Au Royaume-Uni, la question reste également très sensible. Ses diplomates ne parlent pas de « génocide » mais de « ce qu'il s'est passé entre 1915 et 1923 ». Le pays compte beaucoup de ressortissants turcs et tient à préserver de bonnes relations avec la Turquie. Ce qui n'a pas empêché les parlements écossais et irlandais du Nord de voter une motion générale reconnaissant le génocide en janvier 2010, montrant ainsi que cette question peut également provoquer des distensions au sein d'un même ensemble.

Autre exemple : si le Parlement européen a déjà lui-même reconnu le génocide arménien dès 1987, la Commission européenne et l'exécutif dans son ensemble refusent toujours de parler de « génocide » car ce terme n'est pas utilisé par tous les 28 États membres de l'Union. Comme c’est malheureusement trop souvent le cas, l’Europe ne parvient pas à parler d'une seule et même voix et peine à résoudre une question devenue taboue au fil des siècles.

Turquie-Arménie : une impossible réconciliation ?

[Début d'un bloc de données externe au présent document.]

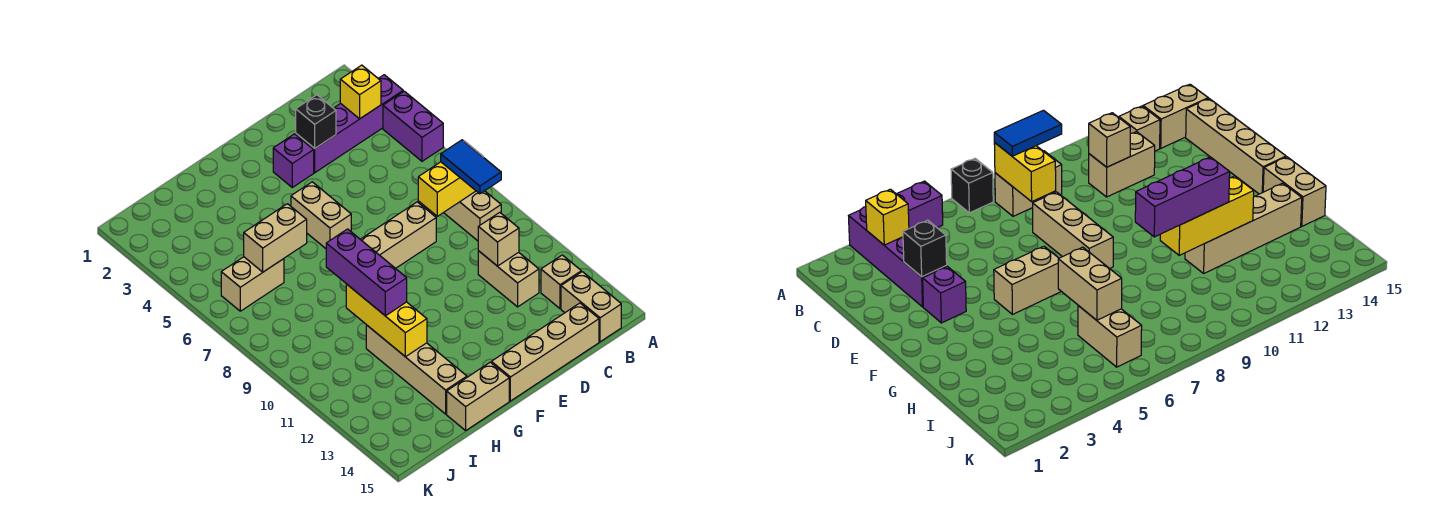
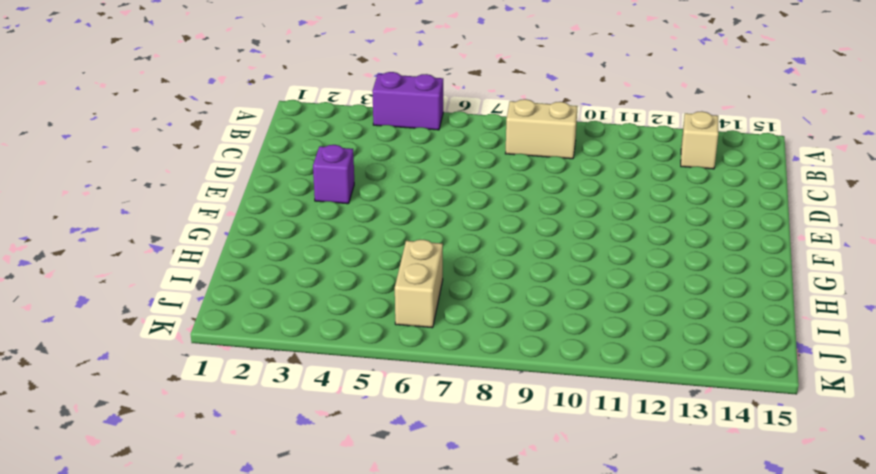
none -> purple brick A3:D3 level 1
none -> black brick A7 level 1
none -> tan brick B14:B15 level 1

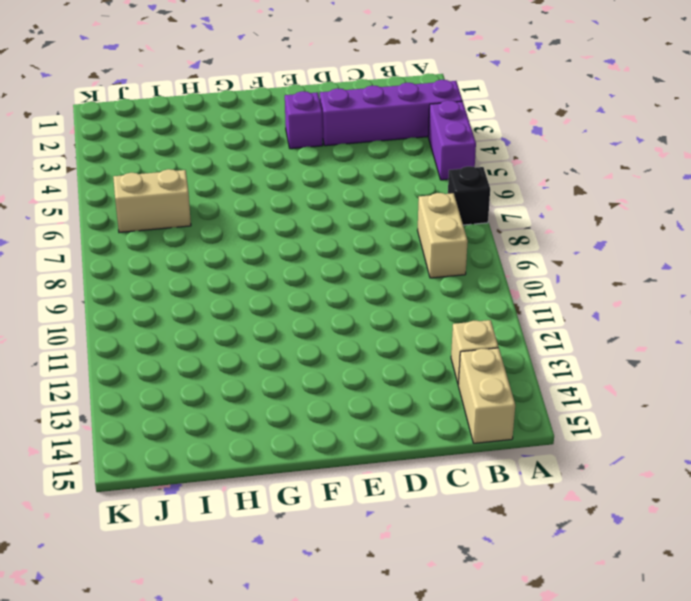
none -> tan brick C11:C12 level 1
none -> tan brick C15:F15 level 1
none -> tan brick D8:F8 level 1

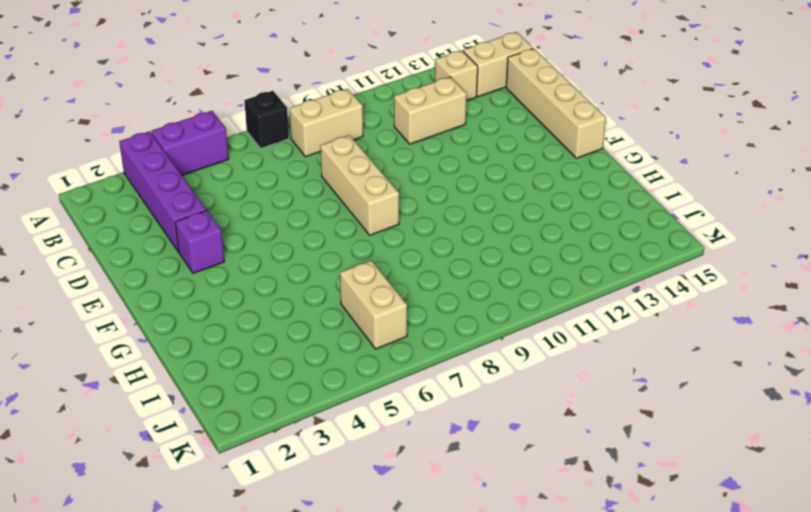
none -> tan brick F5:F6 level 1
none -> tan brick G15:H15 level 1
none -> tan brick H11:H14 level 1

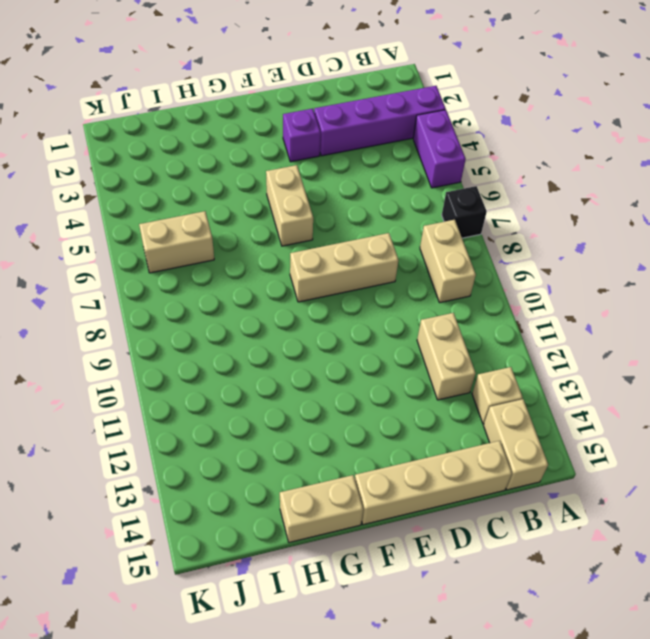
none -> tan brick H11:H14 level 1
none -> yellow brick B3 level 2
none -> yellow brick B8:C8 level 2

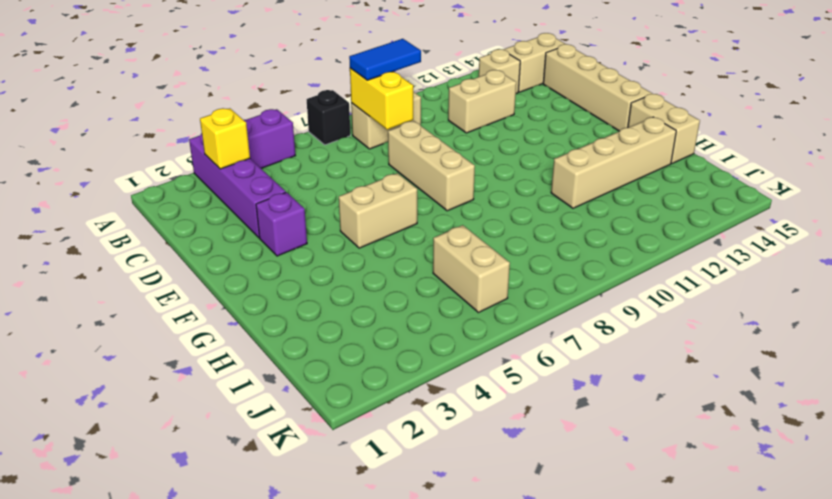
none -> tan brick C11 level 2
none -> black brick D3 level 2
none -> tan brick H6:I6 level 2

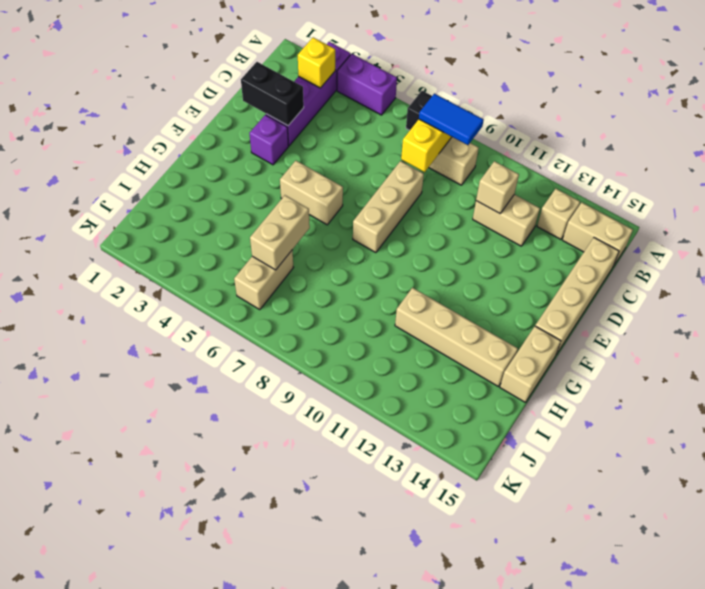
black brick D2:D3 level 2 -> black brick D3 level 2
none -> yellow brick H10:H12 level 2
none -> purple brick H9:H11 level 3

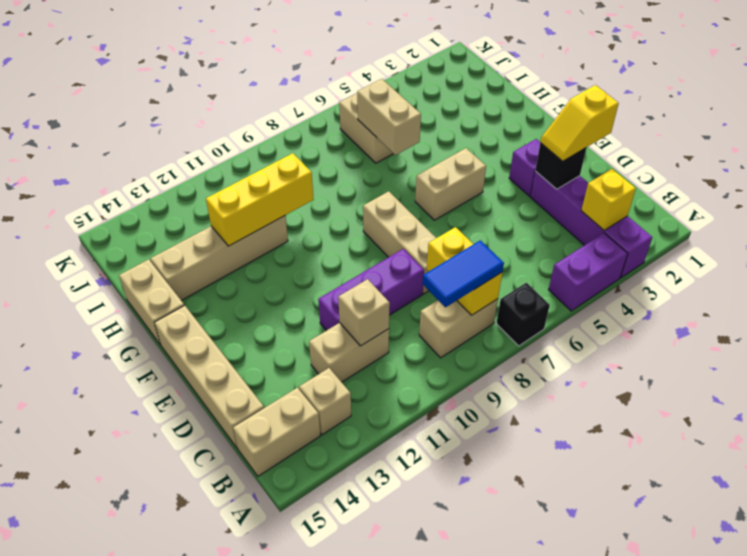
yellow slope D2:D3 level 3 top 2 -> none
purple brick D9:D11 level 1 -> purple brick H9:H11 level 3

Pourquoi le mot « génocide » provoque-t-il une telle colère ? Comment en finir avec un siècle d’hostilités entre les deux voisins ? Les condoléances présentées l'an dernier par le premier ministre turc Recep Tayyip Erdogan laissaient pourtant entrevoir l'hypothèse d'une prochaine réconciliation. Un espoir qui fut finalement de courte durée puisque ce dernier a récemment écarté toute reconnaissance du génocide et a même créé une nouvelle polémique en invitant son homologue arménien, Serge Sarkissian, aux cérémonies du 100e anniversaire de la bataille des Dardanelles, décalées pour l'occasion au 24 avril, jour où l'Arménie commémore celui des massacres de 1915.

Si le pouvoir se montre toujours inflexible et reste volontairement rétrograde, une bonne partie de la société civile turque s'autonomise et accepte peu à peu l'idée d'un génocide en l'évoquant ouvertement. Selon l'économiste turc Ahmet Insel, auteur de Dialogue sur le tabou arménien, plusieurs « petits pas » sont en cours, et se révèlent « très importants dans la voie de normalisation de la reconnaissance du génocide arménien ». Il cite la publication de nombreux livres sur le sujet, la multiplication des expositions et des conférences, ou encore la rénovation des églises arméniennes en Turquie.

De nombreux Turcs s'intéressant au génocide se sont notamment aperçus qu'ils avaient des aïeuls arméniens, preuve que ces deux voisins ne sont finalement pas si différents et qu'un effort mutuel de réconciliation peut être engagé, à condition bien sûr que chacun fasse des efforts et trace un bout de chemin pour aller vers l'autre. Dans un monde en perpétuel changement, il est temps de rejeter cette mentalité d’une autre époque et d'en finir avec un siècle d'hostilités pour définitivement renoncer à répéter les erreurs commises par le passé.